Friday, December 18, 2020

If it fits, it's probably wrong

New York Times admits ‘Caliphate’ podcast based on botched reporting

The New York Times’ Pulitzer Prize-nominated podcast about ISIS was an “institutional failure” that included shoddy reporting based off interviews with a “con artist,” executive editor Dean Baquet said Friday.

In a blistering editors’ note, the newspaper said the 2018 series “Caliphate” blew its journalistic standards.

An internal investigation into the 12-part series was launched after the main subject, Shehroze Chaudhry, was arrested in late September in Canada on charges he lied about his role in ISIS activity in Syria.

Chaudhry had told the Times that he participated in executions carried out by the terror group.

But the Times “found a history of misrepresentations by Mr. Chaudhry and no corroboration that he committed the atrocities he described in the ‘Caliphate’ podcast,” the paper said in an editors’ note added Friday.

“As a result, The Times has concluded that the episodes of ‘Caliphate’ that presented Mr. Chaudhry’s claims did not meet our standards for accuracy.”

The note highlighted two main issues — that an editor with experience in the subject of terrorism was not assigned to keep a close eye on the series and that reporters “should have pressed harder to verify Chaudhry’s claims before deciding to place so much emphasis on one individual’s account.”

“It is also clear that elements of the original fact-checking process were not sufficiently rigorous: Times journalists were too credulous about the verification steps that were undertaken and dismissive of the lack of corroboration of essential aspects of Mr. Chaudhry’s account,” the Times said.

Baquet spoke about the bungle on the Times’ podcast “The Daily,” telling host Michael Barbaro that there was a possibility that Chaudhry had “duped” the paper.

“Look, there was a well-known reporter involved in it — Rukmini Callimachi,” Baquet said in the Friday episode. “But this failing isn’t about any one reporter.
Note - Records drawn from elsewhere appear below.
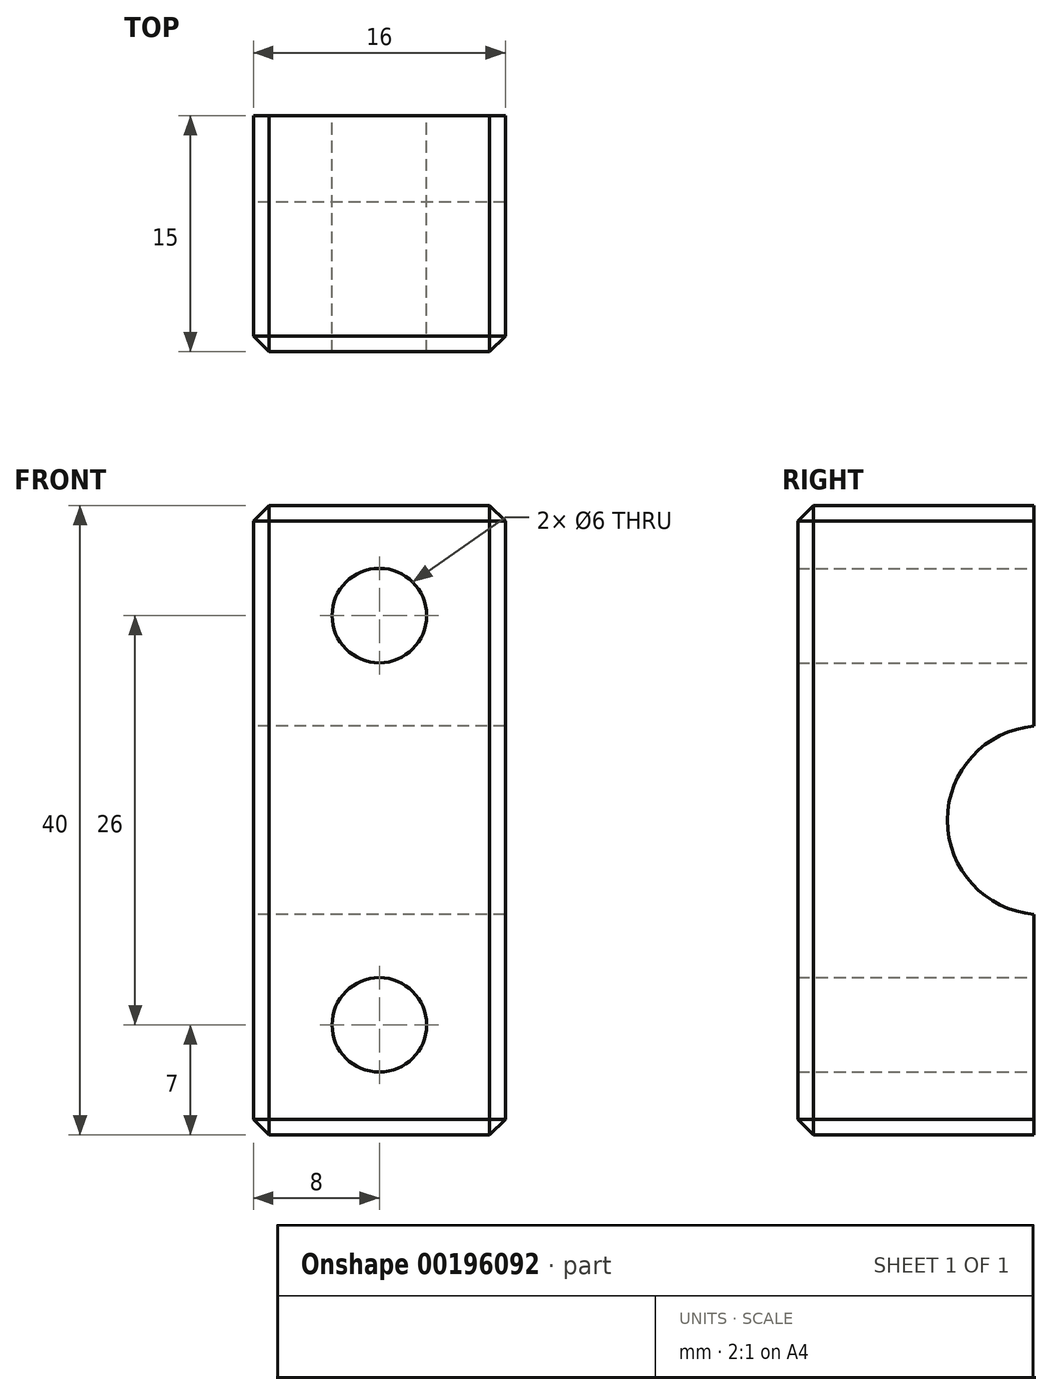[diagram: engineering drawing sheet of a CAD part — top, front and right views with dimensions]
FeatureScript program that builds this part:
annotation { "Feature Type Name" : "Feature", "Feature Type Description" : "" }
export const myFeature = defineFeature(function(context is Context, id is Id, definition is map)
    precondition{}
    {
        {
            var Q0;
            Q0=qCreatedBy(makeId("Front.planeOp"),FACE);
            var sketch = newSketch(context, id + "F0", { "sketchPlane" : qUnion([Q0])});
            skLineSegment(sketch, "E0.bottom", {"start": v(8, 20) * mm, "end": v(-8, 20) * mm});
            skLineSegment(sketch, "E0.top", {"start": v(8, -20) * mm, "end": v(-8, -20) * mm});
            skLineSegment(sketch, "E0.left", {"start": v(8, 20) * mm, "end": v(8, -20) * mm});
            skLineSegment(sketch, "E0.right", {"start": v(-8, 20) * mm, "end": v(-8, -20) * mm});
            skPoint(sketch, "E0.middle", {"position": v(0, 0) * mm});
            skSolve(sketch);
        }
        {
            var Q0;
            Q0=makeQuery(id+"F0.imprint","IMPRINT",FACE,{"disambiguationData":[TD([[makeQuery(id+"F0.imprint","IMPRINT",EDGE,{"derivedFrom":sQuery(id+"F0.wireOp",EDGE,"E0.bottom")}),1.0]])]});
            extrude(context, id + "F1", {"entities" : qUnion([Q0]), "depth" : 15 * mm});
        }
        {
            var Q0;
            Q0=makeQuery(id+"F1.opExtrude","SWEPT_FACE",FACE,{"disambiguationData":[OSD([sQuery(id+"F0.wireOp",EDGE,"E0.right")])]});
            var sketch = newSketch(context, id + "F2", { "sketchPlane" : qUnion([Q0])});
            skCircle(sketch, "E1", {"center": v(-0.5, 0) * mm, "radius": 6 * mm});
            skSolve(sketch);
        }
        {
            var Q0;
            Q0 = qSketchRegion(id + "F2", true);
            extrude(context, id + "F3", {"entities" : qUnion([Q0]), "operationType" : NewBodyOperationType.REMOVE, "endBound" : BoundingType.THROUGH_ALL, "oppositeDirection" : true, "depth" : 25 * mm});
        }
        {
            var Q0;
            Q0=qCreatedBy(makeId("Front.planeOp"),FACE);
            var sketch = newSketch(context, id + "F4", { "sketchPlane" : qUnion([Q0])});
            skCircle(sketch, "E2", {"center": v(0, 13) * mm, "radius": 3 * mm});
            skCircle(sketch, "E3.MirrorC", {"center": v(0, -13) * mm, "radius": 3 * mm});
            skSolve(sketch);
        }
        {
            var Q0;
            Q0 = qSketchRegion(id + "F4", true);
            extrude(context, id + "F5", {"entities" : qUnion([Q0]), "operationType" : NewBodyOperationType.REMOVE, "endBound" : BoundingType.THROUGH_ALL, "depth" : 25 * mm});
        }
        {
            var Q0;
            Q0=makeQuery(id+"F1.opExtrude","SWEPT_EDGE",EDGE,{"disambiguationData":[OSD([sQuery(id+"F0.wireOp",EDGE,"E0.bottom"),sQuery(id+"F0.wireOp",EDGE,"E0.left")])]});
            var Q1;
            Q1=makeQuery(id+"F1.opExtrude","SWEPT_EDGE",EDGE,{"disambiguationData":[OSD([sQuery(id+"F0.wireOp",EDGE,"E0.bottom"),sQuery(id+"F0.wireOp",EDGE,"E0.right")])]});
            var Q2;
            Q2=makeQuery(id+"F1.opExtrude","SWEPT_EDGE",EDGE,{"disambiguationData":[OSD([sQuery(id+"F0.wireOp",EDGE,"E0.top"),sQuery(id+"F0.wireOp",EDGE,"E0.left")])]});
            var Q3;
            Q3=makeQuery(id+"F1.opExtrude","SWEPT_EDGE",EDGE,{"disambiguationData":[OSD([sQuery(id+"F0.wireOp",EDGE,"E0.top"),sQuery(id+"F0.wireOp",EDGE,"E0.right")])]});
            var Q4;
            Q4=makeQuery(id+"F1.opExtrude","CAP_EDGE",EDGE,{"disambiguationData":[OSD([sQuery(id+"F0.wireOp",EDGE,"E0.right")])],"isStart":false});
            var Q5;
            Q5=makeQuery(id+"F1.opExtrude","CAP_EDGE",EDGE,{"disambiguationData":[OSD([sQuery(id+"F0.wireOp",EDGE,"E0.top")])],"isStart":false});
            var Q6;
            Q6=makeQuery(id+"F1.opExtrude","CAP_EDGE",EDGE,{"disambiguationData":[OSD([sQuery(id+"F0.wireOp",EDGE,"E0.left")])],"isStart":false});
            var Q7;
            Q7=makeQuery(id+"F1.opExtrude","CAP_EDGE",EDGE,{"disambiguationData":[OSD([sQuery(id+"F0.wireOp",EDGE,"E0.bottom")])],"isStart":false});
            chamfer(context, id + "F6", {"entities" : qUnion([Q0, Q1, Q2, Q3, Q4, Q5, Q6, Q7]), "width" : 1 * mm, "tangentPropagation" : true});
        }
    });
I think this was an institutional failing.”

Andy Mills and Rukmini Callimachi at the 78th Annual Peabody Awards
Andy Mills and Rukmini Callimachi at the 78th Annual Peabody Awards

Baquet said Times investigators found zero evidence to verify Chaudhry’s story that he was an ISIS executioner in Syria.

“I think this guy, we now believe, was a con artist, who made up most if not all that he told us,” he said.

Episodes of the podcast will now include audio corrections pointing out the shaky reporting.

Callimachi’s byline has not appeared in the paper since the review began, the paper noted. She declined to comment to the Times.

Baquet said she’s staying on but will be taking on a new beat.

“She and I are discussing possibilities,” he said. “I think it’s hard to continue covering terrorism after what happened with this story. But I think she’s a fine reporter.”